- Postwar photo of Hecht (S 171), (former Type XXIII submarine U-2367). An identical sister ship of U-2348.

History

Nazi Germany
- Name: U-2348
- Ordered: 20 September 1944
- Builder: Deutsche Werft AG, Hamburg
- Yard number: 502
- Laid down: 22 September 1944
- Launched: 11 November 1944
- Commissioned: 4 December 1944
- Fate: Surrendered on 9 May 1945; Broken up in April 1949;

General characteristics
- Class & type: Type XXIII submarine
- Displacement: 234 t (230 long tons) (surfaced); 258 t (254 long tons) (submerged);
- Length: 34.68 m (113 ft 9 in) (o/a); 26.00 m (85 ft 4 in) (p/h);
- Beam: 3.02 m (9 ft 11 in) (o/a); 3.00 m (9 ft 10 in) (p/h);
- Draught: 3.66 m (12 ft)
- Installed power: 575–630 PS (423–463 kW; 567–621 shp) (diesel drive); 580 PS (430 kW; 570 shp) (standard electric drive); 35 PS (26 kW; 35 shp) (silent electric drive);
- Propulsion: 1 × MWM RS134S 6-cylinder diesel engine; 1 × AEG GU4463-8 double-acting electric motor; 1 × BBC CCR188 electric creeping motor;
- Speed: 9.7 knots (18 km/h; 11 mph) (surfaced); 12.5 knots (23 km/h; 14 mph) (submerged);
- Range: 2,600 nautical miles (4,800 km; 3,000 mi) at 8 knots (15 km/h; 9.2 mph) surfaced; 194 nmi (359 km; 223 mi) at 4 knots (7.4 km/h; 4.6 mph) submerged;
- Test depth: 180 m (590 ft)
- Complement: 14–18
- Armament: 2 × 53.3 cm (21 in) bow torpedo tubes; 2 × torpedoes;

Service record
- Part of: 32nd U-boat Flotilla; 4 December 1944 – 15 February 1945; 4th U-boat Flotilla; 16 February – 8 May 1945;
- Identification codes: M 50 203
- Commanders: Oblt.z.S. Georg Goschzik; 4 December 1944 – 9 May 1945;
- Operations: None
- Victories: None

= German submarine U-2348 =

German World War II submarine

German submarine U-2348 was a Type XXIII U-boat of Nazi Germany's Kriegsmarine during World War II. She was ordered on 20 September 1944, and was laid down on 22 September 1944 at Deutsche Werft AG, Hamburg, as yard number 502. She was launched on 11 November 1944 and commissioned under the command of Oberleutnant zur See Georg Goschzik on 4 December 1944.

==Design==
Like all Type XXIII U-boats, U-2348 had a displacement of 234 t when at the surface and 258 t while submerged. She had a total length of 34.68 m (o/a), a beam width of 3.02 m (o/a), and a draught depth of 3.66 m. The submarine was powered by one MWM six-cylinder RS134S diesel engine providing 575–630 PS, one AEG GU4463-8 double-acting electric motor electric motor providing 580 PS, and one BBC silent running CCR188 electric motor providing 35 PS.

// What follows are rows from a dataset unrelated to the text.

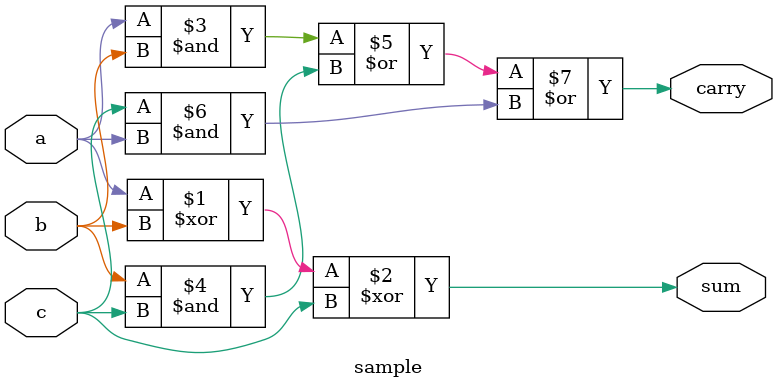
<source format=v>
`timescale 1ns / 1ps


module sample(sum,carry,a,b,c);
input a,b,c;
output sum,carry;

assign sum=a^b^c;
assign carry=(a&b)|(b&c)|(c&a);
endmodule

</source>
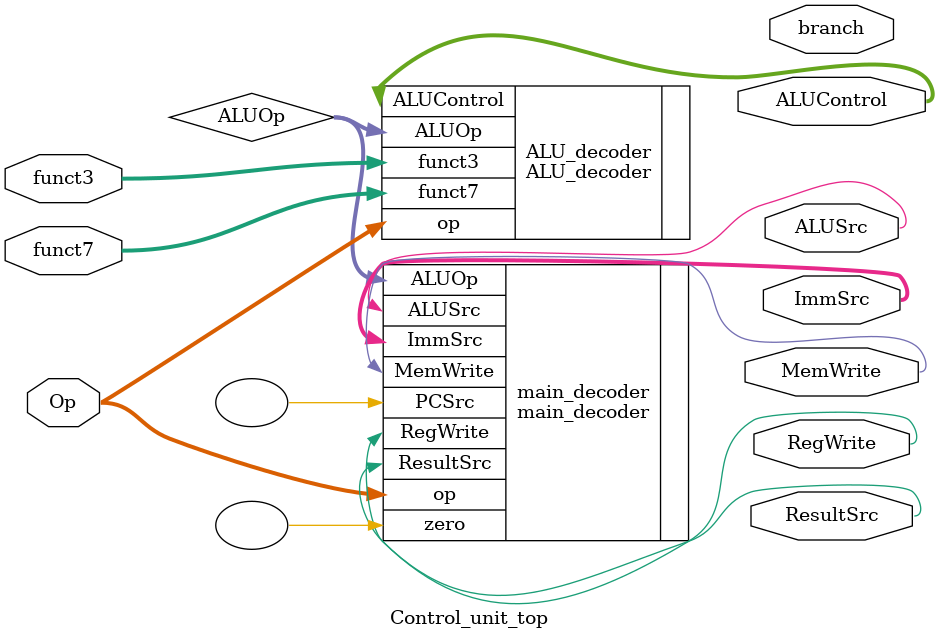
<source format=v>
`include "ALU_decoder.v"
`include "main_decoder.v"

module Control_unit_top(Op,RegWrite,ImmSrc,ALUSrc,MemWrite,ResultSrc,branch,funct3,funct7,ALUControl);

input [6:0]Op,funct7;
input [2:0]funct3;

output RegWrite,ALUSrc,MemWrite,ResultSrc,branch;
output [1:0]ImmSrc;
output [2:0]ALUControl;

wire[1:0]ALUOp;

main_decoder main_decoder(.op(Op),
                          .zero(),
                          .RegWrite(RegWrite), 
                          .MemWrite(MemWrite), 
                          .ResultSrc(ResultSrc), 
                          .ALUSrc(ALUSrc), 
                          .ImmSrc(ImmSrc), 
                          .ALUOp(ALUOp), 
                          .PCSrc());
                        
ALU_decoder ALU_decoder(.ALUOp(ALUOp),
                        .op(Op),
                        .funct3(funct3), 
                        .funct7(funct7), 
                        .ALUControl(ALUControl));

endmodule
</source>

The submarine had a maximum surface speed of 9.7 kn and a submerged speed of 12.5 kn. When submerged, the boat could operate at 4 kn for 194 nmi; when surfaced, she could travel 2600 nmi at 8 kn. U-2348 was fitted with two 53.3 cm torpedo tubes in the bow. She could carry two preloaded torpedoes. The complement was 14–18 men. This class of U-boat did not carry a deck gun.

==Service history==
On 9 May 1945, U-2348 surrendered at Stavanger, Norway. She was later transferred to Loch Ryan, Scotland on 27 May 1945. Of the 156 U-boats that eventually surrendered to the Allied forces at the end of the war, U-2348 was not one of 116 selected to take part in Operation Deadlight. U-2348 was broken up in Belfast in April 1949.